By Patrick McCreesh
In the show Ted Lasso, Coach Lasso famously asks a struggling player, “What’s the happiest animal on earth?” The answer: “A goldfish. It has a 10-second memory.” It’s a charming metaphor, reminding us to let go of mistakes. But for leaders, forgetting isn’t so simple. Many are stuck—not in past errors—but in the invisible grip of beliefs and ideas that quietly steer their decisions.
Muriel Wilkins’ The Hidden Beliefs That Hold Leaders Back offers a candid roadmap through the internal obstacles that subtly undermine leadership. From perfectionism (“I can’t make a mistake”) to over-responsibility (“I need to be involved”), these blockers aren’t strategic flaws—they’re psychological reflexes. They arise from deep-seated beliefs, often masked by achievement or action and they can be hard to name. And yet, as Wilkins explains, identifying, unpacking, and reframing these blockers is the key to transformation.
But what if those beliefs are more than just cognitive habits? What if they are rooted in something even more primal?
As Victoria Grady and I offer in our book, Stuck, the missing piece of understanding is often an understanding of attachment. Drawing on decades of research and thousands of assessments, Stuck reveals that people—especially in times of change—form attachments to people, processes, places, and even objects as a way of maintaining psychological safety. These attachments are rooted in mental models and behaviors from past experiences and when these attachments are threatened or removed, individuals experience a form of loss. And loss, as we know from psychology and life, activates resistance.
Now, imagine the leader whose blocker is “I know I’m right.” As Wilkins describes, this belief can come from years of reinforcement and reward for being the smartest in the room. However, it might also be an attachment—to expertise, to identity, to control. The blocker isn’t just mental; it’s emotional. The leader is holding on not just to a belief, but to a sense of self that feels essential.
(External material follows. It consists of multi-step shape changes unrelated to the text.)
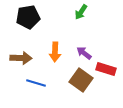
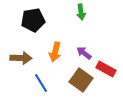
green arrow: rotated 42 degrees counterclockwise
black pentagon: moved 5 px right, 3 px down
orange arrow: rotated 12 degrees clockwise
red rectangle: rotated 12 degrees clockwise
blue line: moved 5 px right; rotated 42 degrees clockwise
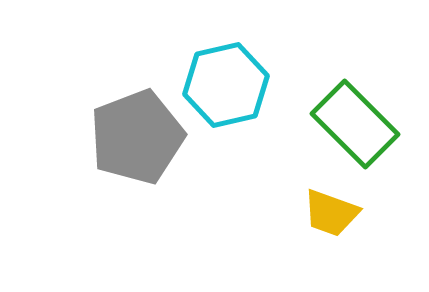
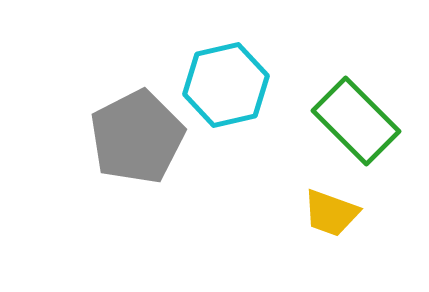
green rectangle: moved 1 px right, 3 px up
gray pentagon: rotated 6 degrees counterclockwise
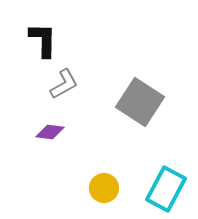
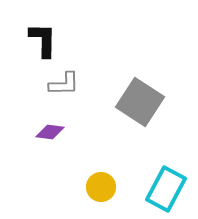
gray L-shape: rotated 28 degrees clockwise
yellow circle: moved 3 px left, 1 px up
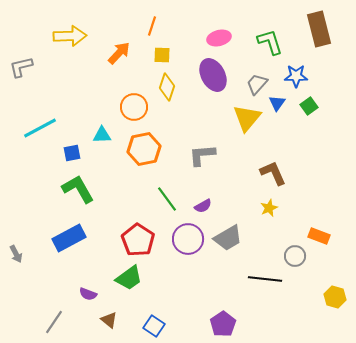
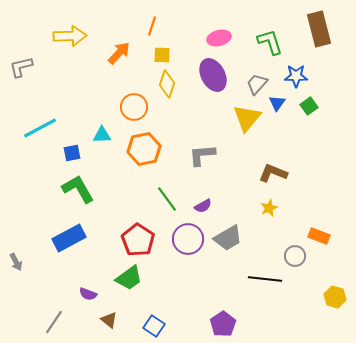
yellow diamond at (167, 87): moved 3 px up
brown L-shape at (273, 173): rotated 44 degrees counterclockwise
gray arrow at (16, 254): moved 8 px down
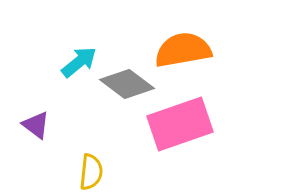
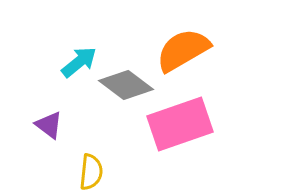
orange semicircle: rotated 20 degrees counterclockwise
gray diamond: moved 1 px left, 1 px down
purple triangle: moved 13 px right
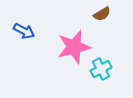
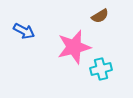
brown semicircle: moved 2 px left, 2 px down
cyan cross: rotated 15 degrees clockwise
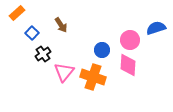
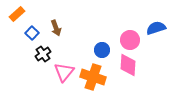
orange rectangle: moved 1 px down
brown arrow: moved 5 px left, 3 px down; rotated 14 degrees clockwise
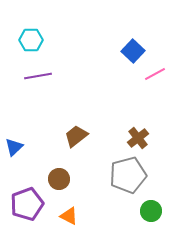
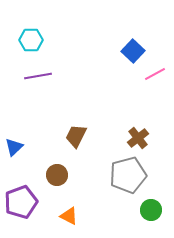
brown trapezoid: rotated 25 degrees counterclockwise
brown circle: moved 2 px left, 4 px up
purple pentagon: moved 6 px left, 2 px up
green circle: moved 1 px up
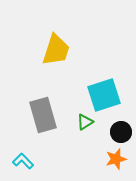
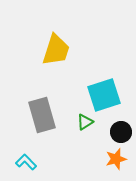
gray rectangle: moved 1 px left
cyan L-shape: moved 3 px right, 1 px down
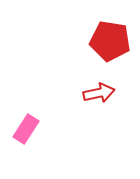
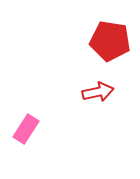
red arrow: moved 1 px left, 1 px up
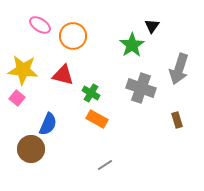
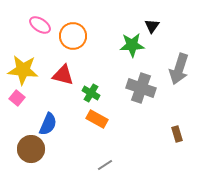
green star: rotated 30 degrees clockwise
brown rectangle: moved 14 px down
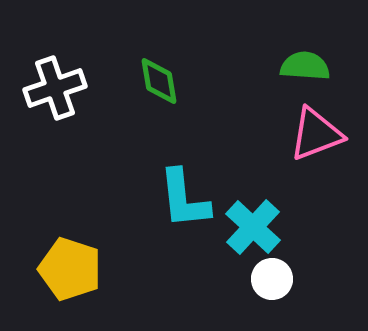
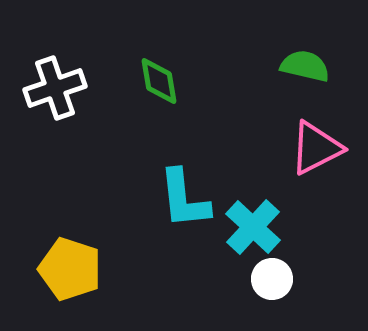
green semicircle: rotated 9 degrees clockwise
pink triangle: moved 14 px down; rotated 6 degrees counterclockwise
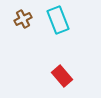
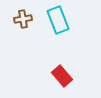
brown cross: rotated 18 degrees clockwise
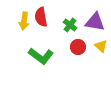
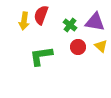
red semicircle: moved 2 px up; rotated 30 degrees clockwise
green L-shape: rotated 135 degrees clockwise
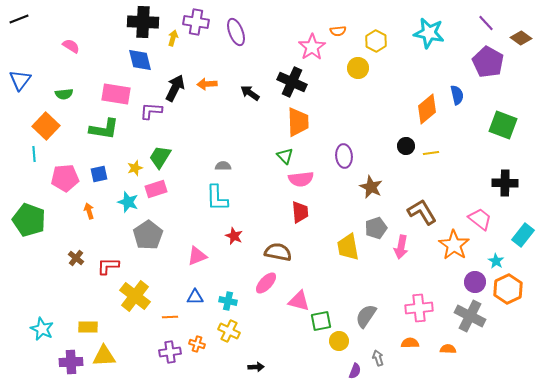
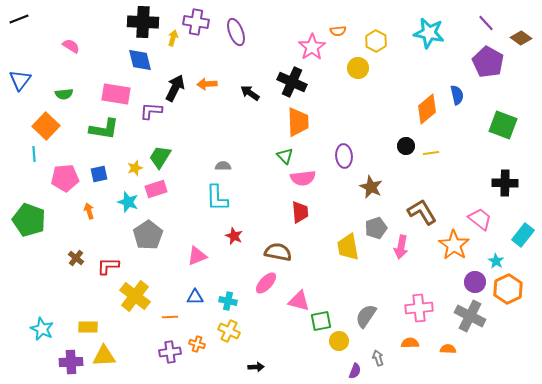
pink semicircle at (301, 179): moved 2 px right, 1 px up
That’s why leaders don’t evolve simply by learning new tools. They evolve by releasing old identities. In Stuck, we describe how transitional objects—small symbolic practices or rituals—can help individuals let go of what was and reach for what’s next. In Wilkins’ terms, these objects can become anchors for new beliefs. “I can’t make a mistake” becomes “My focus is excellence, not avoiding failure” when the leader finds a new place to derive confidence and trust.
When organizational change and leadership transformations, it is not because people don’t understand what new behavior they need, but because they haven’t processed the why behind their resistance.
The path forward isn’t always found in strategies or structures—it’s in the stories we tell ourselves. Leaders need to either embrace our memory, emotion, and past learning to find a way to demonstrate new behaviors OR we need to let go of those very pieces holding us back.